Nos gestes sur la route ont des conséquences

Ma lettre s’adresse à quelqu’un que j’ai croisé sur la route récemment...

Je ne sais pas qui tu es. Tout ce que je sais, c’est que le samedi 12 janvier dernier, un peu avant 11 heures, tu conduisais une petite voiture rouge sur l’autoroute 40 est, à la hauteur de Pointe-du-Lac, à Trois-Rivières.

Tu allais tellement vite que je n’ai pas eu le temps de te voir venir derrière moi, ni de remarquer quelle était la marque de ta voiture.

Qui je suis, moi? Je suis celui qui conduisait le Honda CRV que tu as failli envoyer dans le décor. Parce que quand tu m’as dépassé, tu étais tellement collé sur ma voiture qu’on aurait pu se passer un Kleenex d’un conducteur à l’autre!

Je ne sais pas ce que tu faisais en me dépassant. Texter, manger, changer de chanson sur ton téléphone ou sur ton lecteur CD, te maquiller, je ne sais pas. Ce que je sais, c’est que tu ne conduisais pas prudemment à ce moment-là, et que t’as failli causer un accident impliquant cinq personnes. Moi, mes deux enfants, et les deux personnes qui étaient dans l’auto qui te suivait, parce qu’elles auraient pu me rentrer dedans pendant que je zigzaguais en essayant de reprendre le contrôle de ma voiture.

As-tu eu peur? Peut-être. Mais si c’est le cas, ça n’a pas duré longtemps parce que quelques secondes après, tu avais repris ta vitesse folle.

Même si je roulais à 110 km/h, je t’ai perdu de vue dans le temps de le dire.

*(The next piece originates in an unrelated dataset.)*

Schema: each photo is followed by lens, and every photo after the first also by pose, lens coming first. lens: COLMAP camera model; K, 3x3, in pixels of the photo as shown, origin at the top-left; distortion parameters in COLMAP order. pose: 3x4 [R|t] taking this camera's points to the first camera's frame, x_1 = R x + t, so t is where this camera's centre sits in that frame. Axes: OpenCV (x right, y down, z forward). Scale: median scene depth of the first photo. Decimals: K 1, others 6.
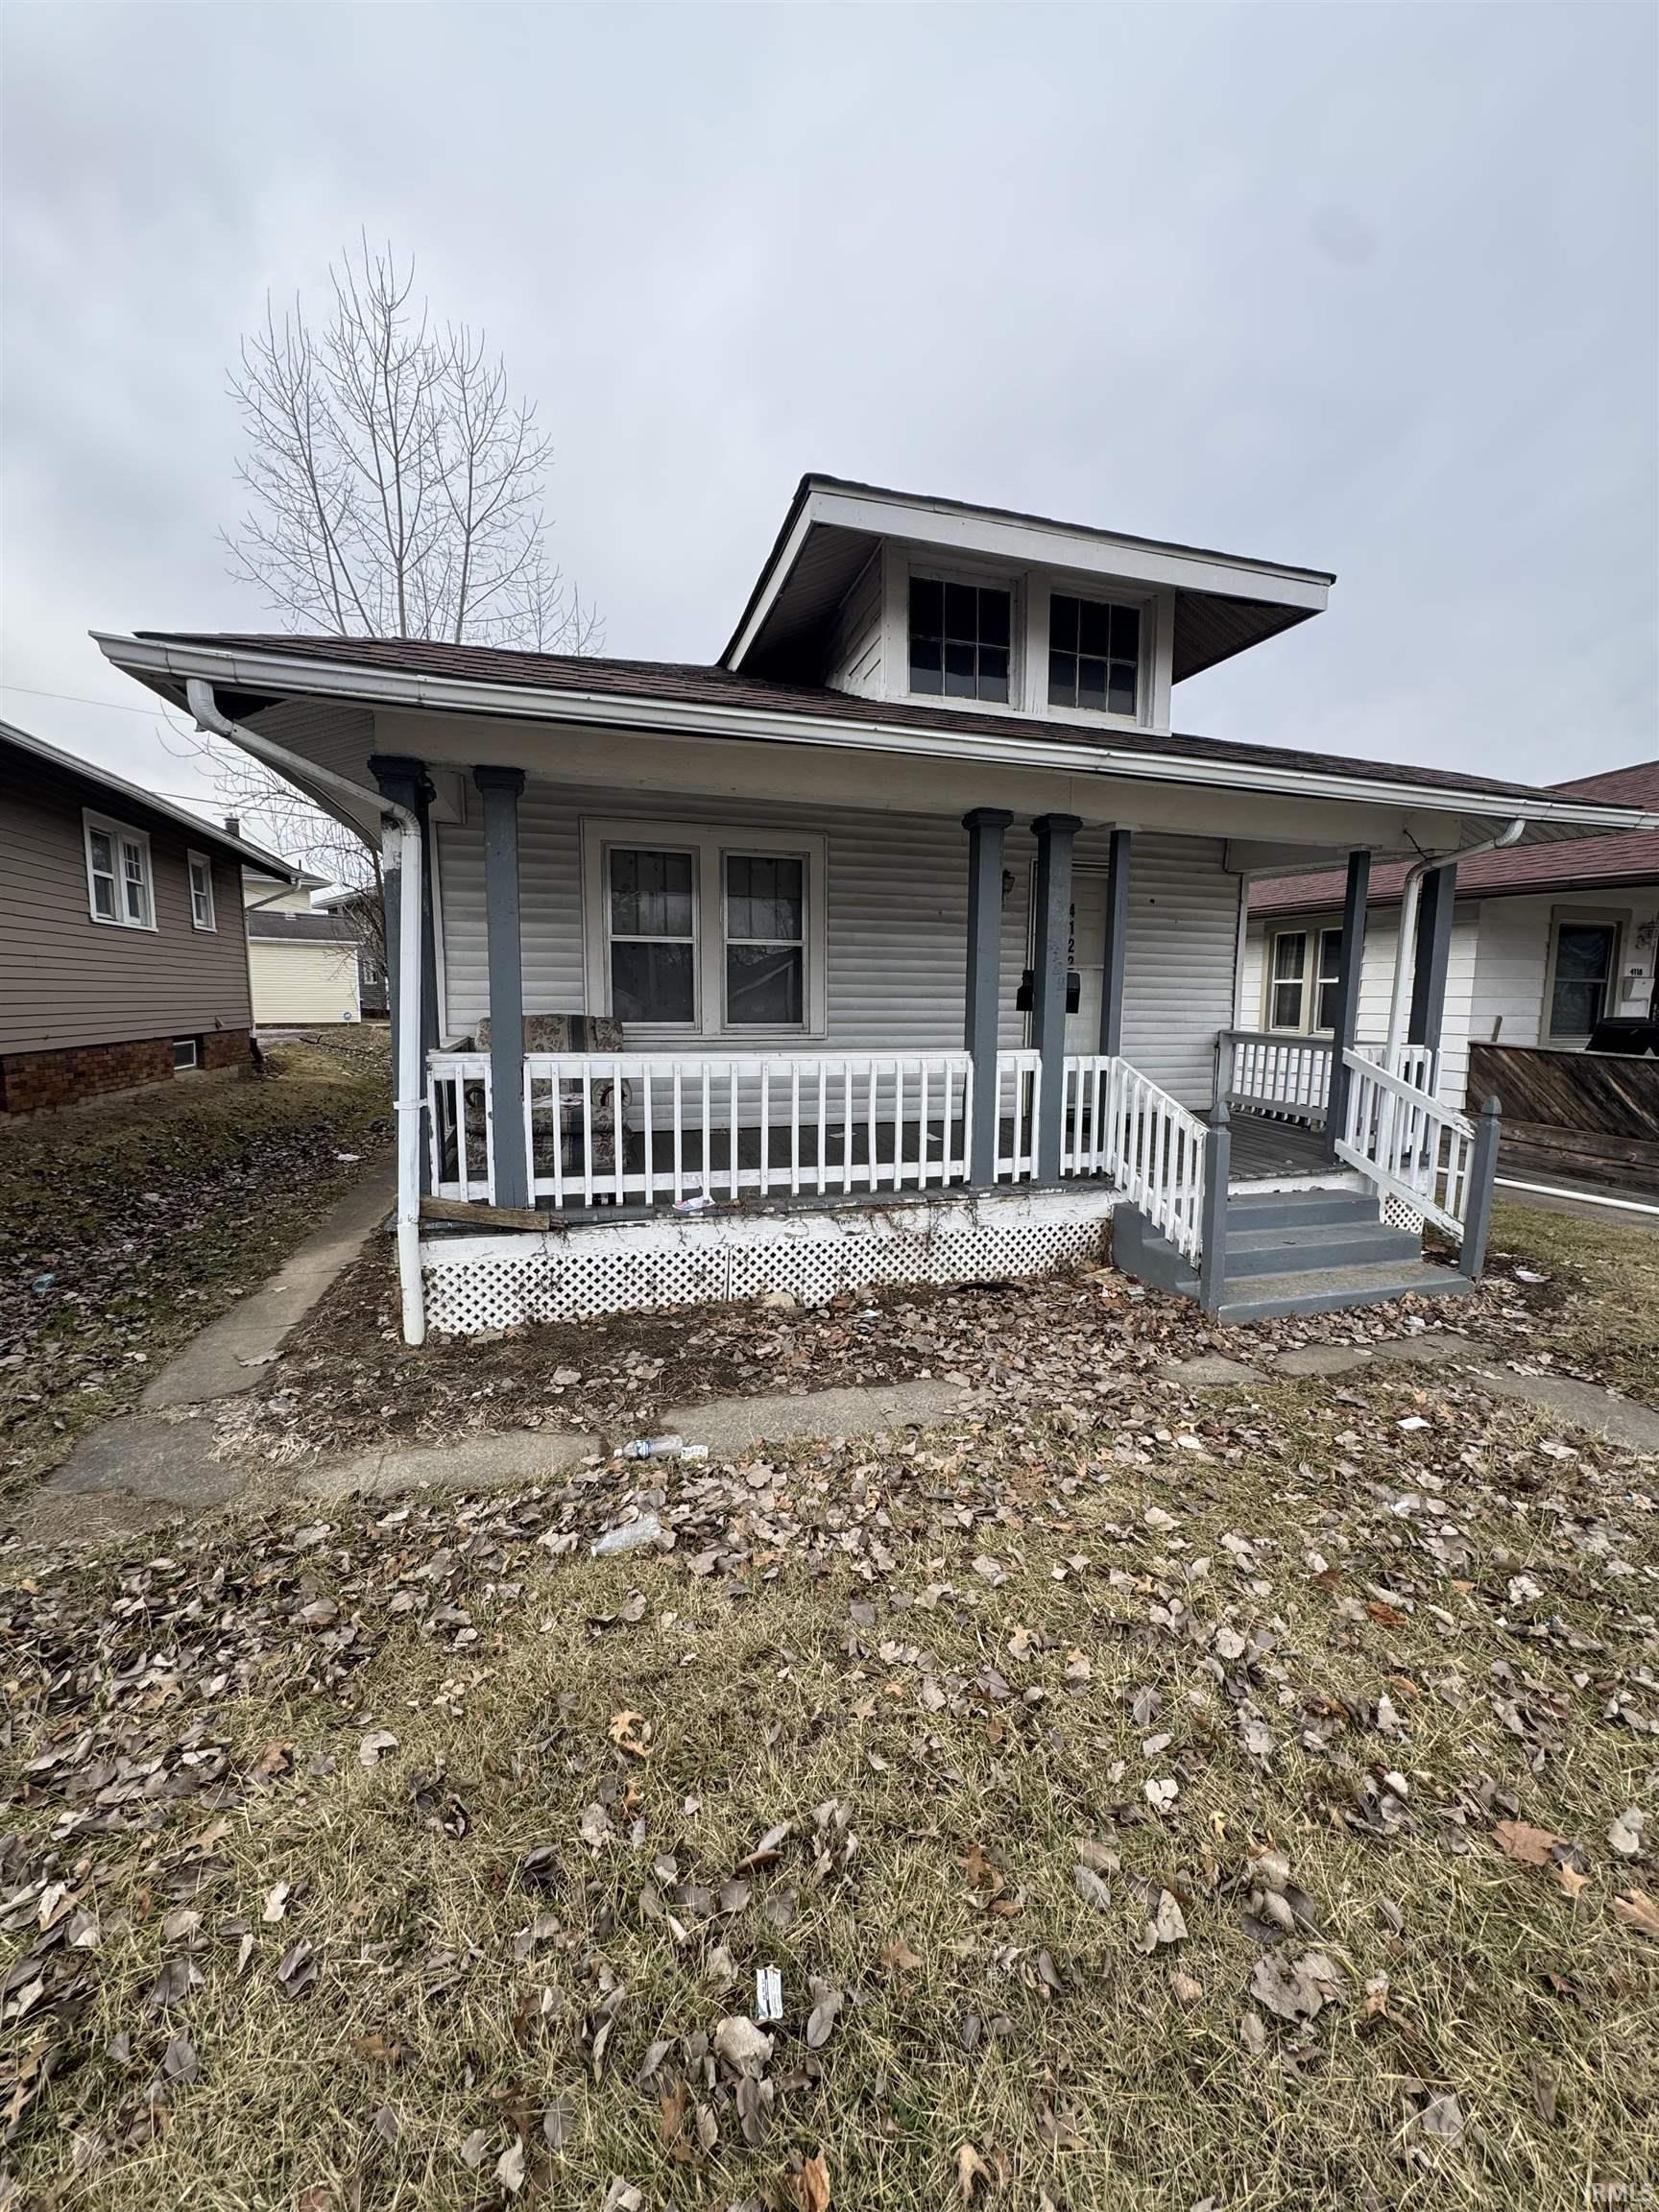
lens RADIAL K [[887.3, 0, 837.1], [0, 887.3, 1102.5], [0, 0, 1]] dist [-0.001987, -0.000052]
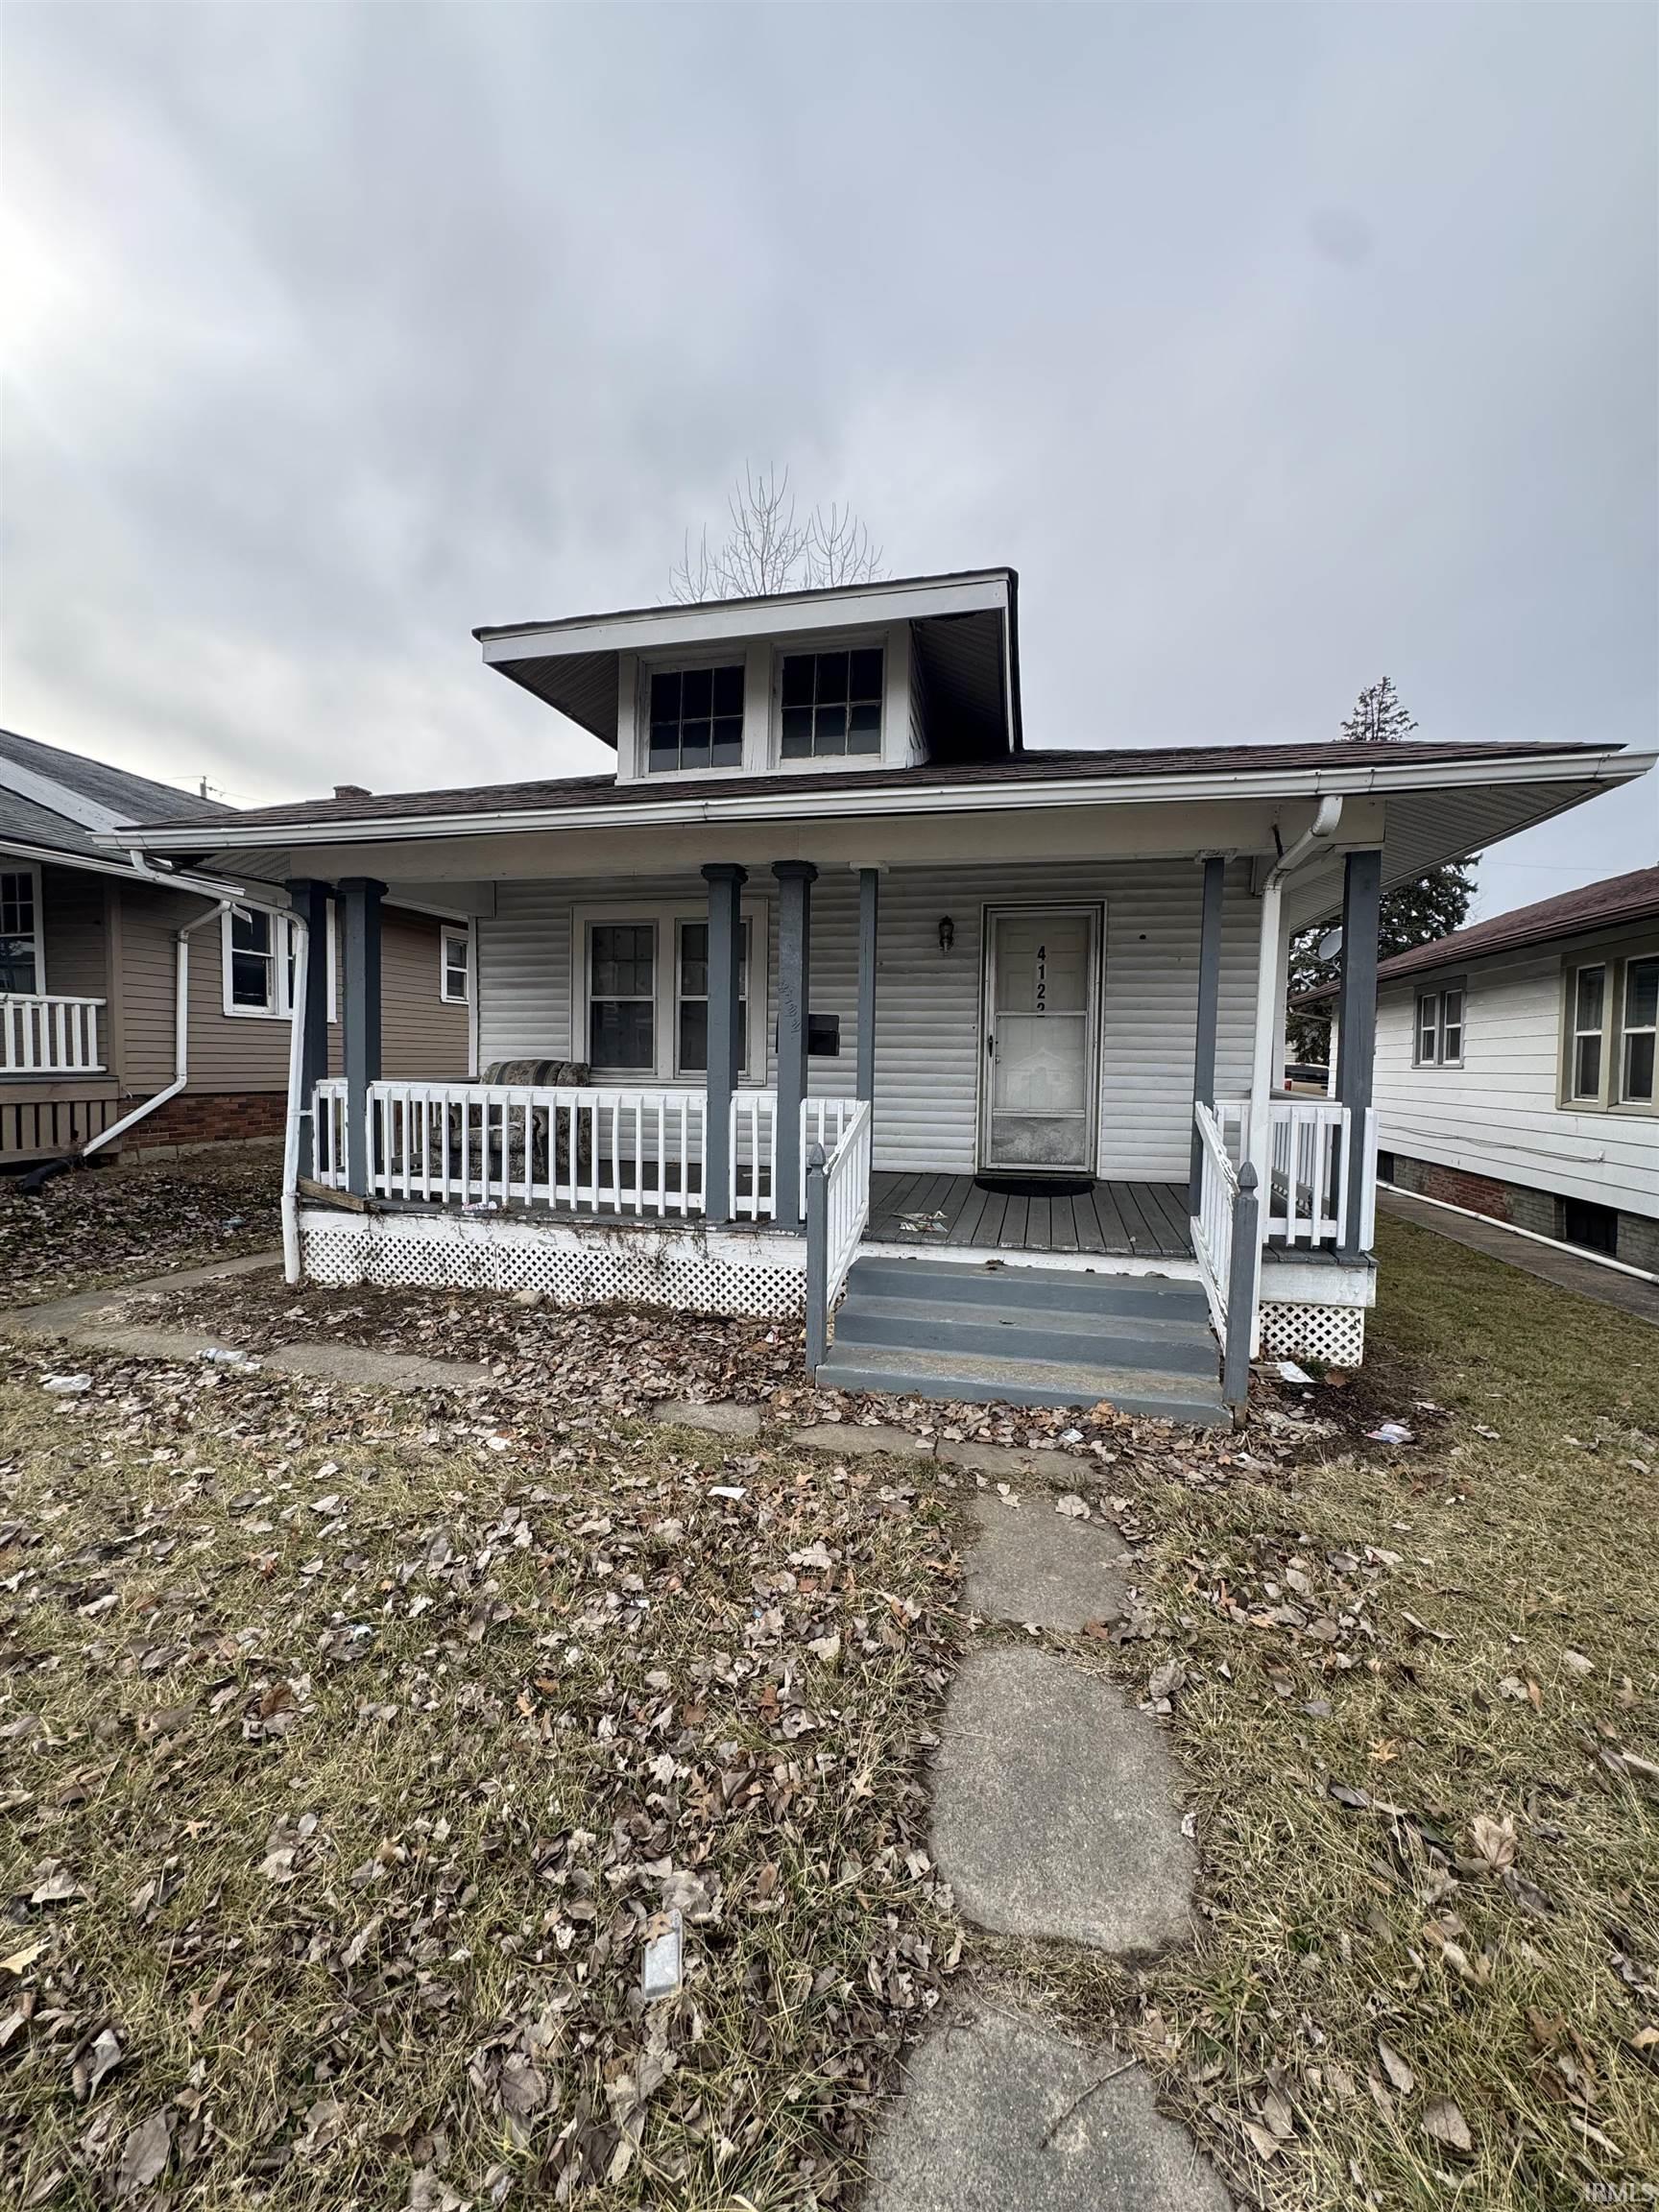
lens RADIAL K [[883.2, 0, 829.5], [0, 883.2, 1106.0], [0, 0, 1]] dist [-0.003532, -0.000060]
pose [[0.856176, 0.028234, -0.515913, 0.839446], [-0.066783, 0.996177, -0.056312, 0.010654], [0.512351, 0.082667, 0.854788, 0.180456]]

Je ne sais pas si tu as eu peur, mais moi, j’ai eu la chienne de ma vie.

Je vais juste te dire une dernière chose. Si tu ne changes pas ta façon de conduire, c’est une question de temps avant qu’on entende parler de toi dans les nouvelles; soit parce que tu seras accusé de conduite dangereuse ou de conduite dangereuse causant la mort, soit parce que tu auras causé toi-même ta propre mort.

Tu as le temps de changer tes habitudes avant qu’il ne soit trop tard.